Obviously Mr. Heath has never been to Colorado or did not let the facts get in the way of his attack. Yes, Colorado has mountains, but as anyone who owns a map knows, the Rockies cover only part of that state. Eastern Colorado, where her economic growth is centered, is part of the Great Plains and totals more than 41,600 square miles. Contrary to Heath's studied conclusion, much of Colorado is quite flat.

That's right -- flat, inexpensively developable land in contrast to West Virginia whose total land area is just 24,231 square miles. Colorado's flat land alone nearly doubles the entire size West Virginia with all her mountains and hills. Mr. Heath and CALA just won't let facts get in the way of a good piece of propaganda.

In a further attempt to give legitimacy to their claims, Mr. Heath blindly pounds CALA's drum again citing to "tort reform" studies which have long debunked by scholars. I challenged those studies citing nationally-recognized experts whose research was subjected to true peer review in their fields.

How did Mr. Heath rebut Dr. Elizabeth Thornburg's Judicial Hellholes, Lawsuits Climates and Bad Social Science which debunks much of the "tort reform" propaganda? He claimed that a couple of unidentified legislators called it "junk data."

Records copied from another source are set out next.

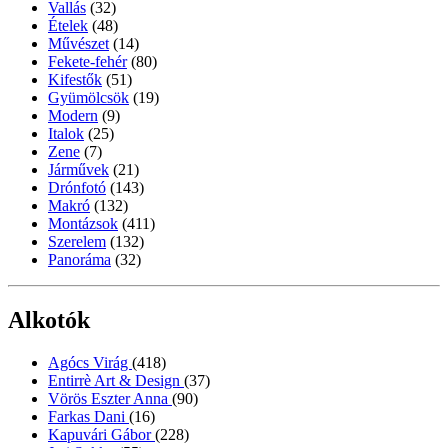
Vallás
(32)
Ételek
(48)
Művészet
(14)
Fekete-fehér
(80)
Kifestők
(51)
Gyümölcsök
(19)
Modern
(9)
Italok
(25)
Zene
(7)
Járművek
(21)
Drónfotó
(143)
Makró
(132)
Montázsok
(411)
Szerelem
(132)
Panoráma
(32)
Alkotók
Agócs Virág
(418)
Entirrè Art & Design
(37)
Vörös Eszter Anna
(90)
Farkas Dani
(16)
Kapuvári Gábor
(228)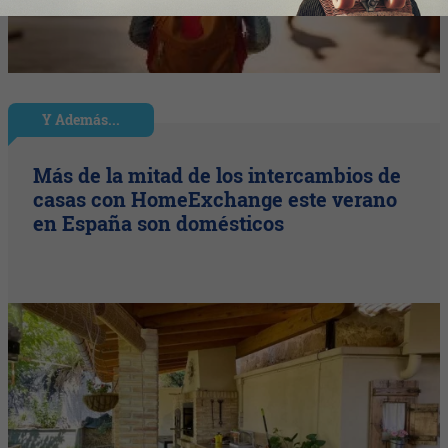
Y Además...
Más de la mitad de los intercambios de
casas con HomeExchange este verano
en España son domésticos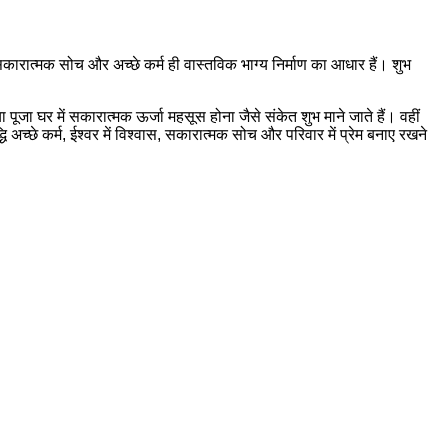
सकारात्मक सोच और अच्छे कर्म ही वास्तविक भाग्य निर्माण का आधार हैं। शुभ
पूजा घर में सकारात्मक ऊर्जा महसूस होना जैसे संकेत शुभ माने जाते हैं। वहीं
्छे कर्म, ईश्वर में विश्वास, सकारात्मक सोच और परिवार में प्रेम बनाए रखने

In my world, you just don't counter the findings of a Cornell University law professor with anonymous quotes of "I hated it" from unnamed legislators -- not unless the facts make little difference. It's really like claiming that Colorado is one big mountain.

Even the conclusions of WVU economics professor Russell Sobel, frequently cited by CALA and Heath, have been debunked by experts. In reviewing Sobel's book, Ross Eisenbrey from the Economic Policy Institute wrote that "its arguments have little or no foundation in economic reality ... this backward view is the direct result of their shaky grasp of certain basic economic concepts: they start from wrong assumptions and, naturally, end with bad policy." (Sunday Gazette-Mail, August 12, 2007)

Even the book's historical perspective was questioned by noted West Virginia historian Dr. Kenneth Bailey who said that "it distorts history for a specific purpose." (Sunday Gazette-Mail, September 16, 2007)

Unfortunately, Heath's response provides a universal example of the hidden agenda of corporate special interests that put profits over the safety of West Virginia and its people who live and work here. The U.S. Chamber of Commerce and its phony front groups such as Heath's CALA are pursuing an agenda of total immunity from the rules when they injure our people, our businesses, and our land. For them, the facts don't matter, the rules don't matter and our state doesn't matter.

All that matters is increasing their profits by eliminating the rules that protect us. Their mantra takes a page from history's infamous propaganda schemes and the opening page of their playbook might very well read "never allow the public to cool off; never admit a fault or wrong; never concede that there may be some good in your enemy; never leave room for alternatives; never accept blame; concentrate on one enemy at a time and blame him for everything that goes wrong; people will believe a big lie sooner than a little one; and if you repeat it frequently enough people will sooner or later believe it." (Produced for the British Office of Strategic Services, later published as The Mind of Adolph Hitler, p. 51.)

The inevitable result is that businesses that might locate here because of our strengths -- bringing us better jobs, better wages, and economic development -- won't take a first look when groups like CALA and the Chamber tell them to stay away.

Who would buy a house in a neighborhood if the people living said it's a bad place to live? The obvious answer: NO ONE. And as long as we allow CALA, the Chamber and their allies to continue re-writing the truth—including the geography of Colorado—new businesses just won't come here.

Editor's Notes: Romano is president of the West Virginia Association for Justice. Also, The West Virginia Record is owned by the U.S. Chamber of Commerce's Institute for Legal Reform.